# SET EXERCISE A:
In the Tversky module page, shorten the paragraph that begins "This module contains functions" while keeping its main facts.
# SET EXERCISE B:
Write the next part of the Tversky module page, starting right after its last sentence.

# PAGE EXTRACT:
──────────
TheFuzz.Similarity.Tversky (TheFuzz v0.6.0)

View Source

This module contains functions to calculate the Tversky index between two given strings

Summary

Functions

Calculates the Tversky index between two given strings with a default ngram size of 1, alpha of 1 and beta of 1

Calculates the Tversky index between two given strings with the specified options passed as a map of key, value pairs.

Functions

compare(a, b)

Calculates the Tversky index between two given strings with a default ngram size of 1, alpha of 1 and beta of 1

This is equivalent of Tanimoto coefficient

Examples

iex> TheFuzz.Similarity.Tversky.compare("contact", "context")
0.5555555555555556
iex> TheFuzz.Similarity.Tversky.compare("ht", "hththt")
0.3333333333333333

compare(a, b, arg3)

Calculates the Tversky index between two given strings with the specified options passed as a map of key, value pairs.
──────────
(Extracted data entries)
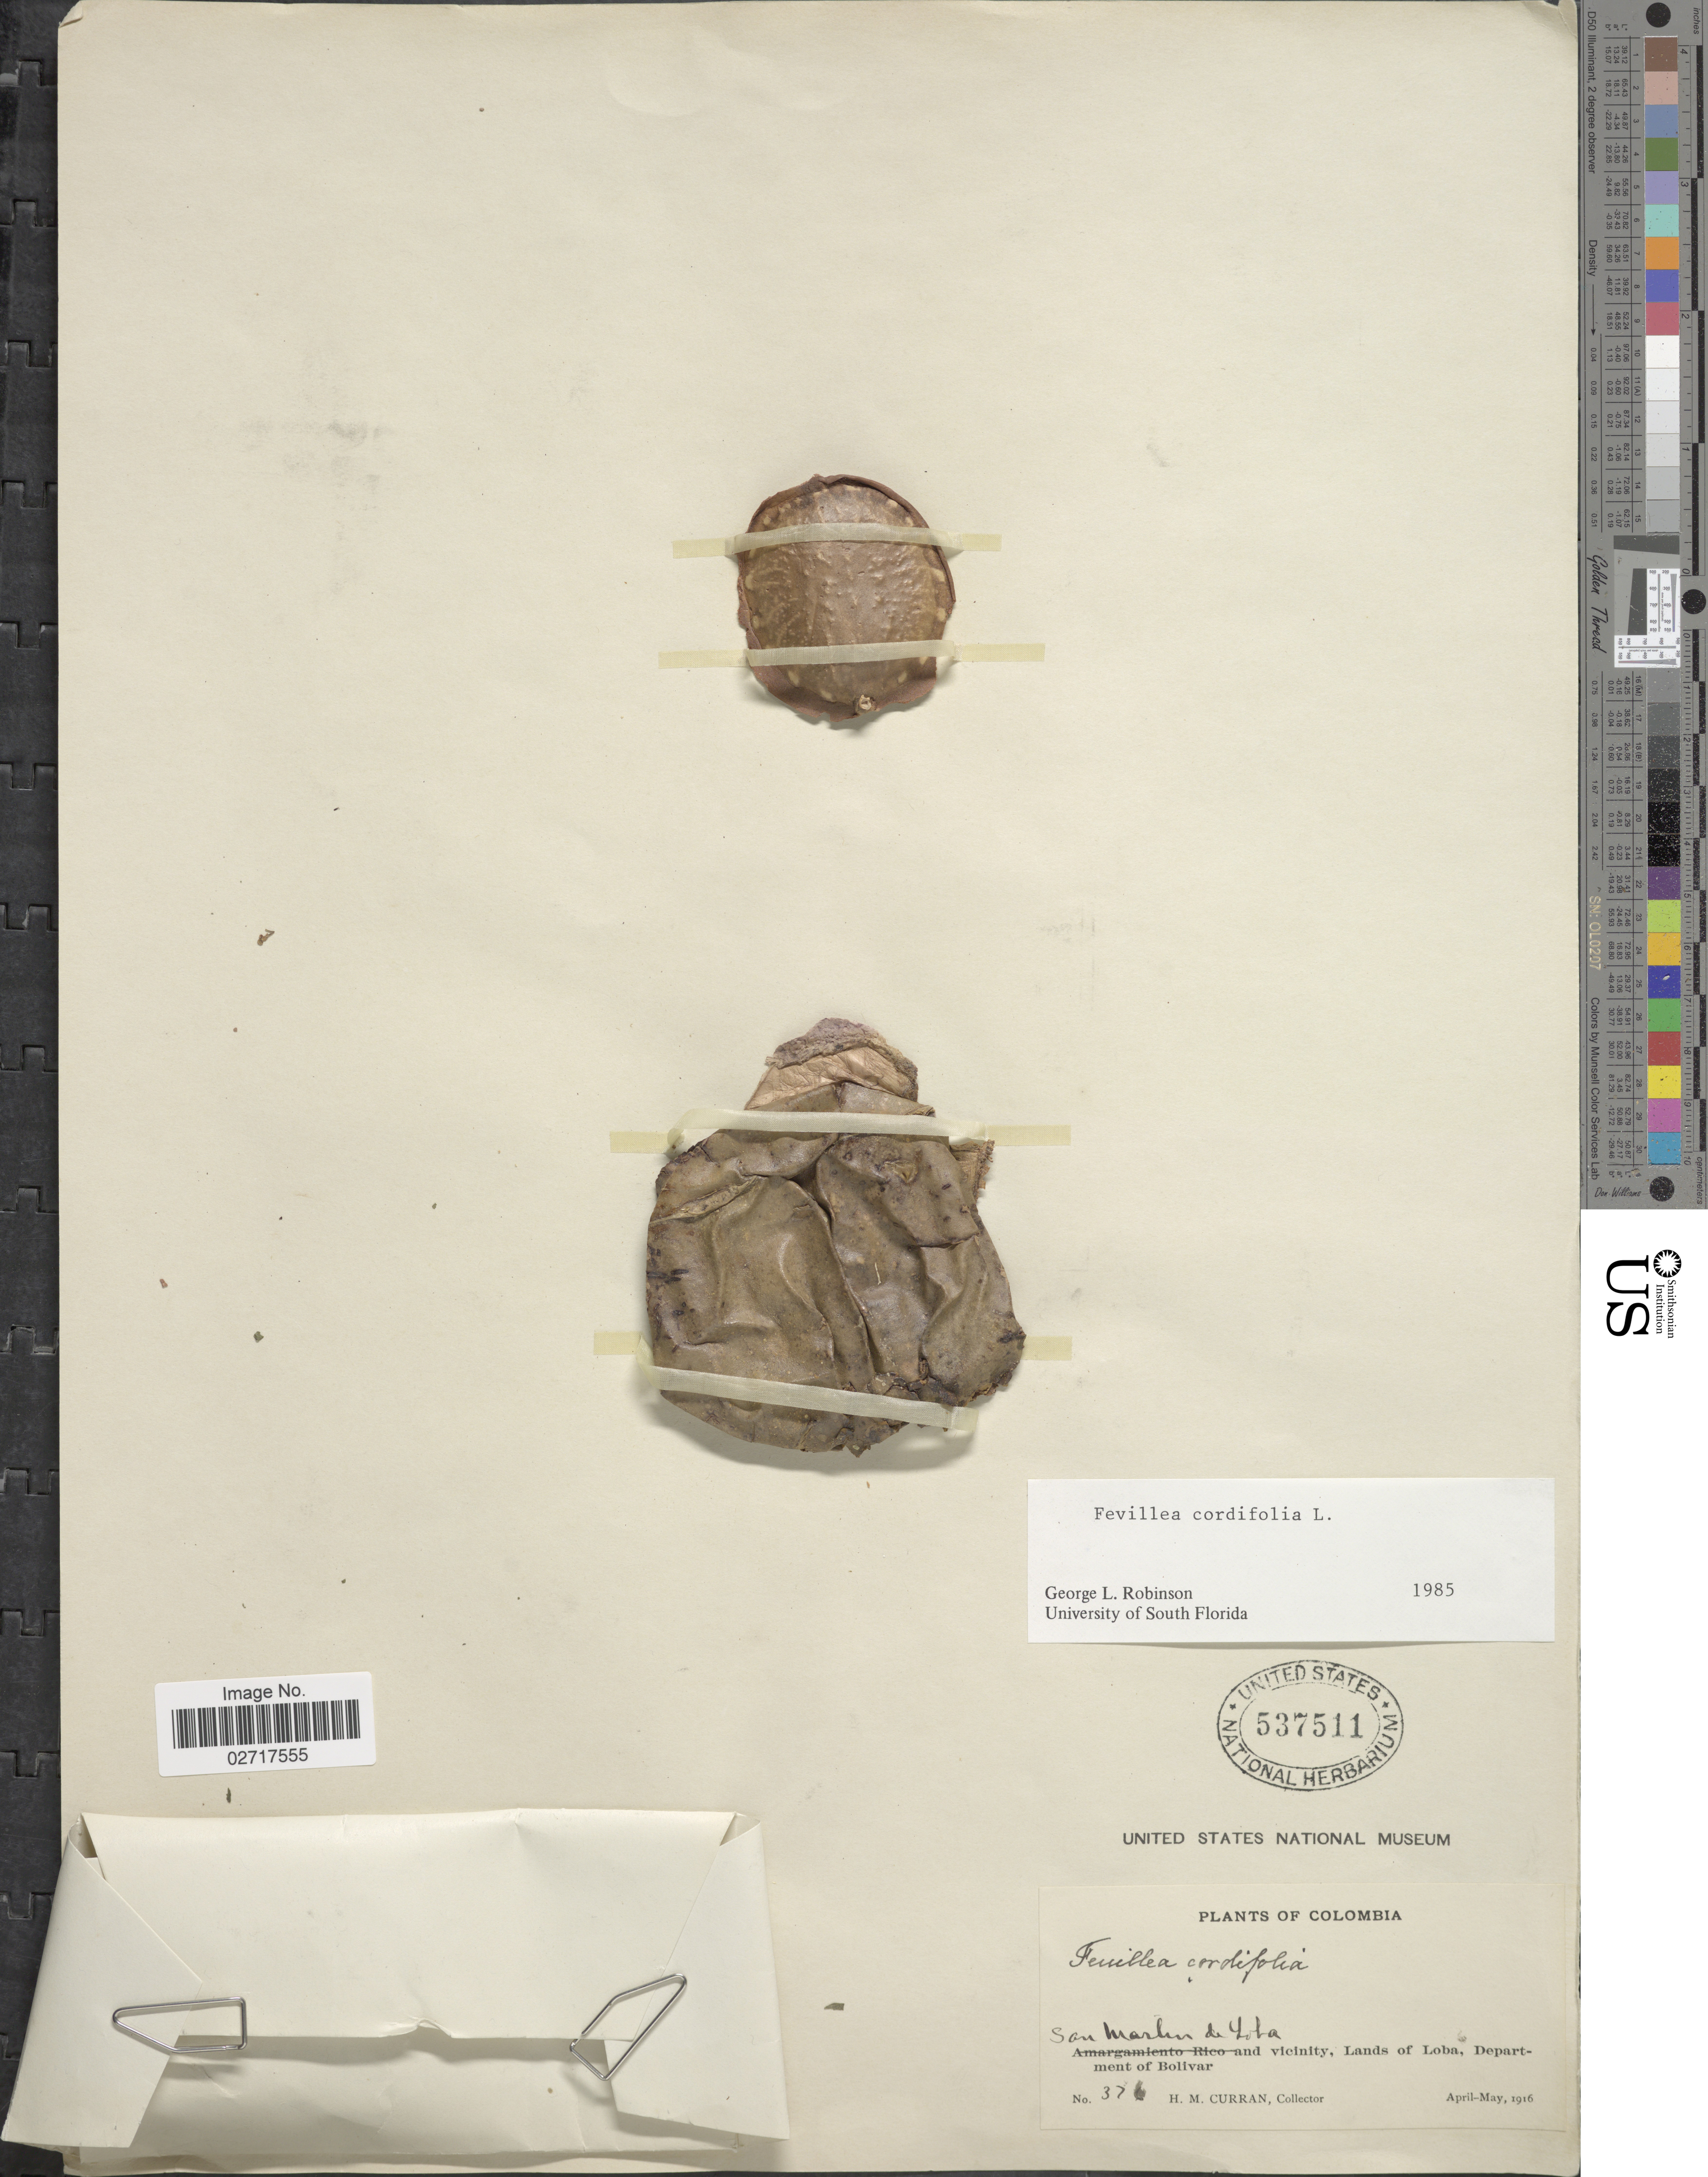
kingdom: Plantae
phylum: Tracheophyta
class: Magnoliopsida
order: Cucurbitales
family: Cucurbitaceae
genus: Fevillea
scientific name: Fevillea cordifolia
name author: L.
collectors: H. M. Curran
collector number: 376*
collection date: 1916-04/1916-05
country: Colombia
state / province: Bolívar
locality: San Martin de Loba vicinity, Lands of Loba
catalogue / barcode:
──────────
# RESPONSE A:
The module provides functions for computing the Tversky index of two strings.

# RESPONSE B:
Options

  • n_gram_size: positive integer greater than 0, to tokenize the strings
  • alpha: weight of the prototype sequence
  • beta: weight of the variant sequence

Note: If any of them is not specified as part of the options object they are set to the default value of 1

Examples

iex> TheFuzz.Similarity.Tversky.compare("contact", "context", %{n_gram_size: 4, alpha: 2, beta: 0.8})
0.10638297872340426
iex> TheFuzz.Similarity.Tversky.compare("contact", "context", %{n_gram_size: 2, alpha: 0.5, beta: 0.5})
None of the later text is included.